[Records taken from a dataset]
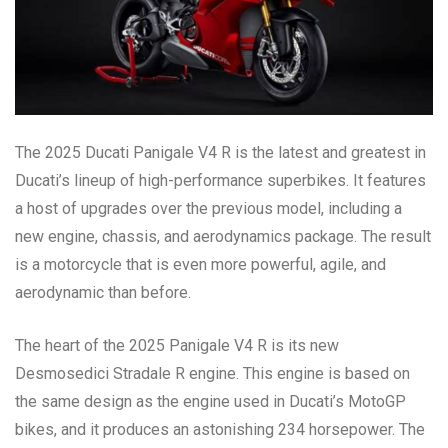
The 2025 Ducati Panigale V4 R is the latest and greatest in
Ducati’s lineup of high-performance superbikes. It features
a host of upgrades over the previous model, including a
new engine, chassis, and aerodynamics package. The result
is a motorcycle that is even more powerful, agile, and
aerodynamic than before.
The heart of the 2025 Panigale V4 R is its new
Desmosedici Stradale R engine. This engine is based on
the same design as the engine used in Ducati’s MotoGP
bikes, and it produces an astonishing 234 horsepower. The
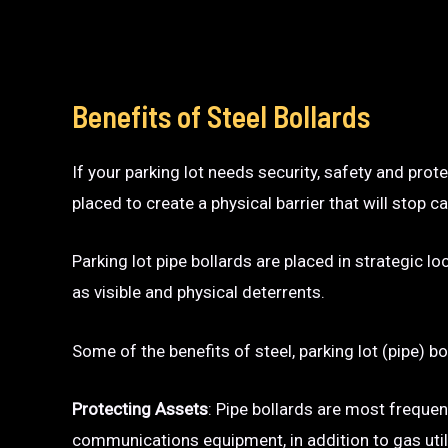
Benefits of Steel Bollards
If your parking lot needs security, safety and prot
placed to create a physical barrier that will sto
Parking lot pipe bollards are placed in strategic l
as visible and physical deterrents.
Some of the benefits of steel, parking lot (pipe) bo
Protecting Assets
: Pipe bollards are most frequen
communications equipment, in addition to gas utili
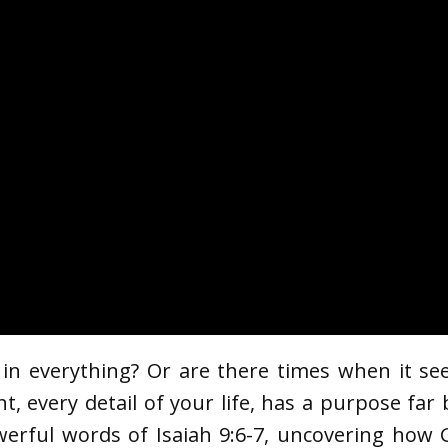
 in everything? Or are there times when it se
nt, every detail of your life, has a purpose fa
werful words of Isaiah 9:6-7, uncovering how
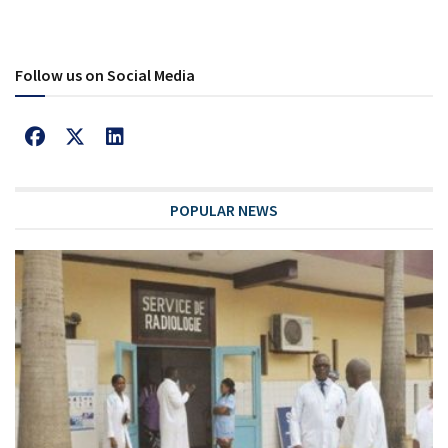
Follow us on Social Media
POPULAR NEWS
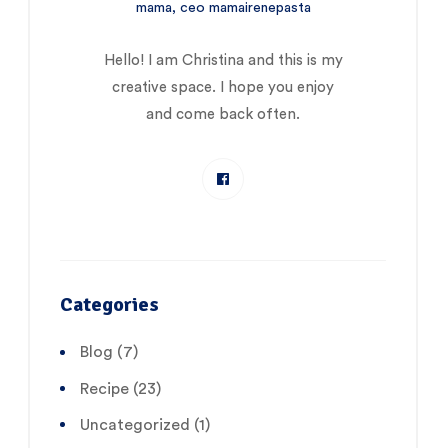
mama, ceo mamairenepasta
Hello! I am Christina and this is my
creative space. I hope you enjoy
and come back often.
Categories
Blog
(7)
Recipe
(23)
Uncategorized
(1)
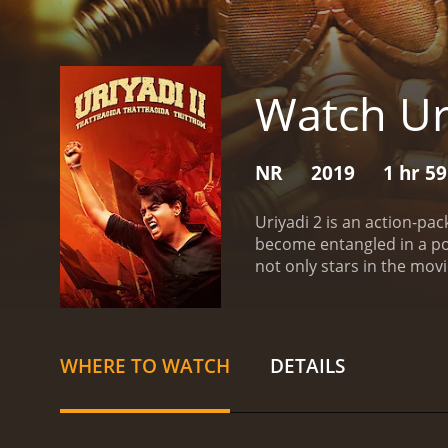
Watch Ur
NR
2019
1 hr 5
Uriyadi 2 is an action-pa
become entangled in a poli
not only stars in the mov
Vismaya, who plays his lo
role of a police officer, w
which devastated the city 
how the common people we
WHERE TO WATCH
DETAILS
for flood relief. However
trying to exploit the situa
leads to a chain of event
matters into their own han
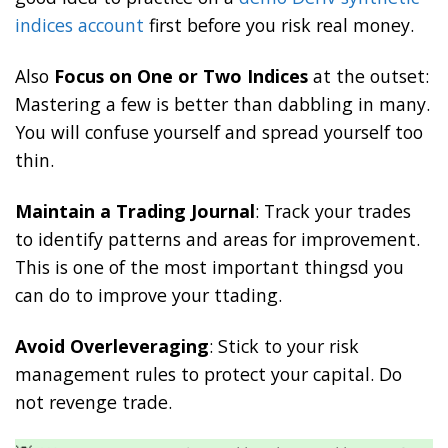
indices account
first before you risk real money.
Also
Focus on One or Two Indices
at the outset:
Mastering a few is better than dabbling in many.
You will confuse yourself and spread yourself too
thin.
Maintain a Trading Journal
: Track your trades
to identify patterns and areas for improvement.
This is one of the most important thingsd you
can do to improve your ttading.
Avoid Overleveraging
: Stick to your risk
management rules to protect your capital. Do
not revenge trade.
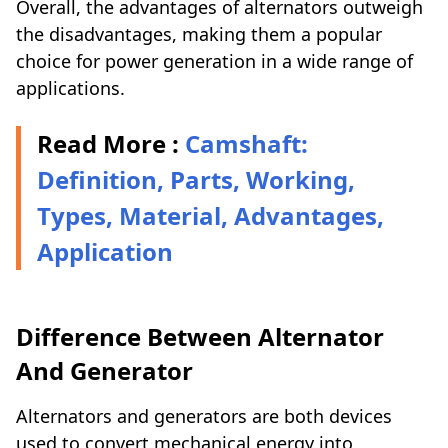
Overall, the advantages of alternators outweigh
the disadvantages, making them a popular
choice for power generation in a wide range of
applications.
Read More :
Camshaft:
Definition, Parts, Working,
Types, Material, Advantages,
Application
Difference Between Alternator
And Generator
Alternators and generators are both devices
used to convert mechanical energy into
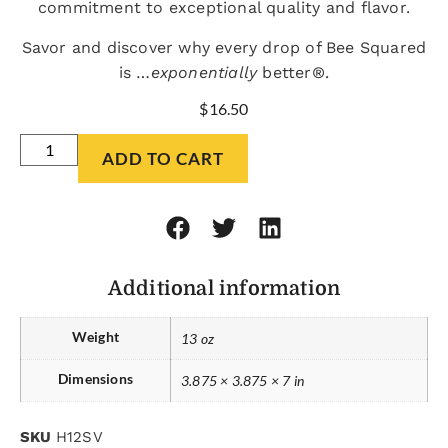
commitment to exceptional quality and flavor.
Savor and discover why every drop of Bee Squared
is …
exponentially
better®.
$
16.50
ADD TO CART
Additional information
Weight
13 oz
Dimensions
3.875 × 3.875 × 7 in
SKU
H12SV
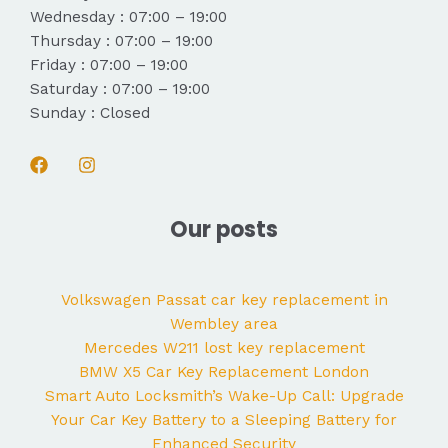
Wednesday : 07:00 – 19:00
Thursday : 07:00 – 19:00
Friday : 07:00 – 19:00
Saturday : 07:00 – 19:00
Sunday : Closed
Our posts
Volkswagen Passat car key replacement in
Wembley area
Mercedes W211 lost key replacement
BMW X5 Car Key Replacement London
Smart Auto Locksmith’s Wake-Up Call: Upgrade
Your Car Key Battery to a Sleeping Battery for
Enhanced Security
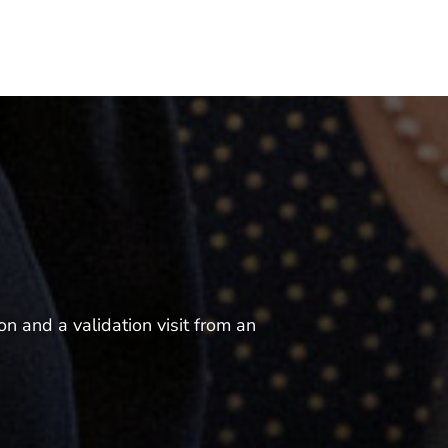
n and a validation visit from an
--
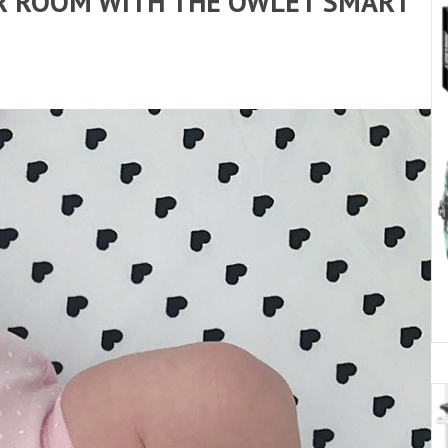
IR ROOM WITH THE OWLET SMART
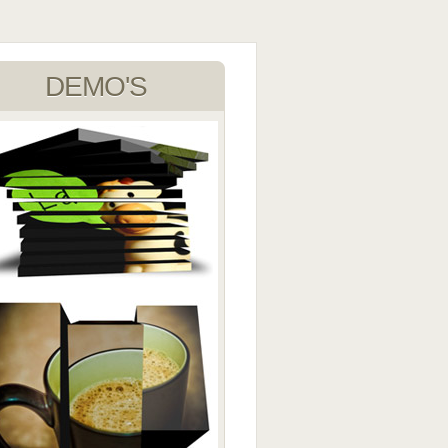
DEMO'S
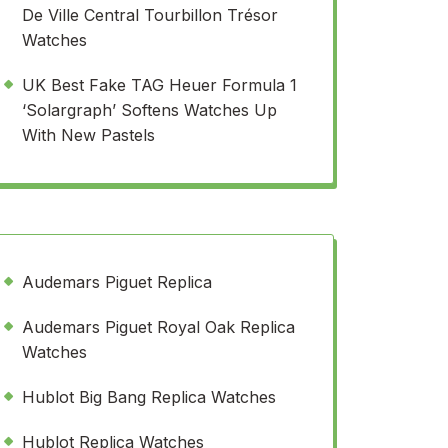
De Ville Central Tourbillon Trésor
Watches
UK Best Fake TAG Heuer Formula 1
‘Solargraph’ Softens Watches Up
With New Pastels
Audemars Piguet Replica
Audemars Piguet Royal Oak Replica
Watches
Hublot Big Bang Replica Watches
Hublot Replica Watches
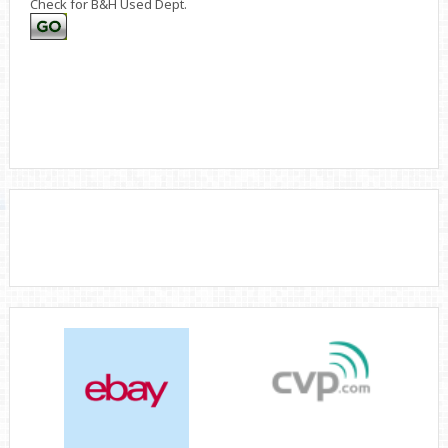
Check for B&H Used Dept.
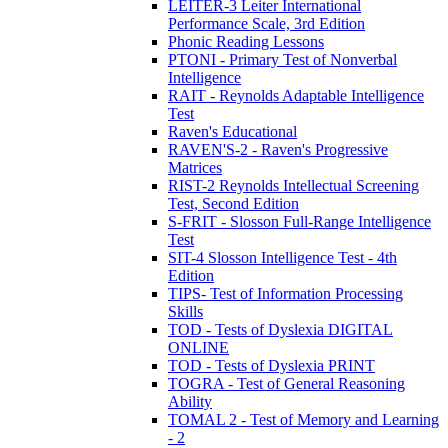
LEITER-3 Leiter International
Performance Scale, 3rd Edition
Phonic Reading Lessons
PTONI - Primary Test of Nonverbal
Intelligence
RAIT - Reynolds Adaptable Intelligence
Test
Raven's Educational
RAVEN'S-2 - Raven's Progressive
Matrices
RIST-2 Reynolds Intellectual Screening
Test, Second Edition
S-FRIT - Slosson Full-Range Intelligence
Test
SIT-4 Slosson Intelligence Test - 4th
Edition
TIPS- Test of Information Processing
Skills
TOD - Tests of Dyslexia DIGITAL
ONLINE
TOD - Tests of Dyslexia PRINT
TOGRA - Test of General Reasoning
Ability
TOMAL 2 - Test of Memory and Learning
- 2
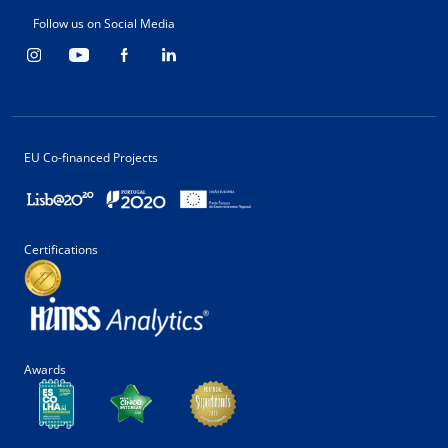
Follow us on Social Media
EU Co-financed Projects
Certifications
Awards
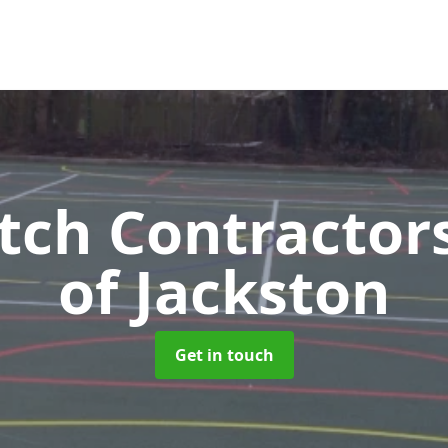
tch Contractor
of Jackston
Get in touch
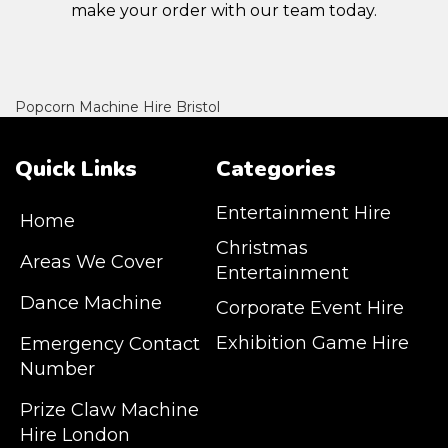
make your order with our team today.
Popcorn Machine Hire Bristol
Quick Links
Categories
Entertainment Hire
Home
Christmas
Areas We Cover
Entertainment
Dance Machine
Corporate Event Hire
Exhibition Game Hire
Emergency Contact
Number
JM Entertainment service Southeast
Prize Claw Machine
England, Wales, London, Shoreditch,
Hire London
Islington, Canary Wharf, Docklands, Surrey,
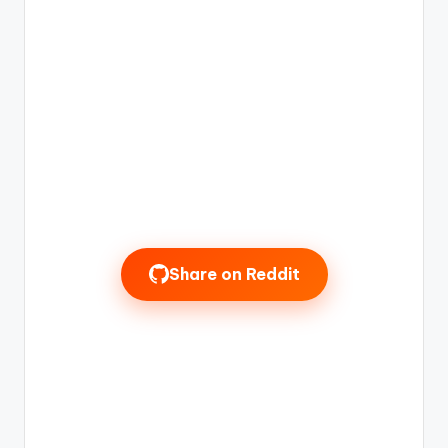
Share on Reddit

What the task asks: Return, unchanged, the part of the material that opens with the line containing "De Ville Central Tourbillon Trésor" and closes with the line containing "Check for B&H Used Dept.", including both of those lines. Omit the pictures.

Exercise result:
De Ville Central Tourbillon Trésor
Watches
UK Best Fake TAG Heuer Formula 1
‘Solargraph’ Softens Watches Up
With New Pastels
Audemars Piguet Replica
Audemars Piguet Royal Oak Replica
Watches
Hublot Big Bang Replica Watches
Hublot Replica Watches
Check for B&H Used Dept.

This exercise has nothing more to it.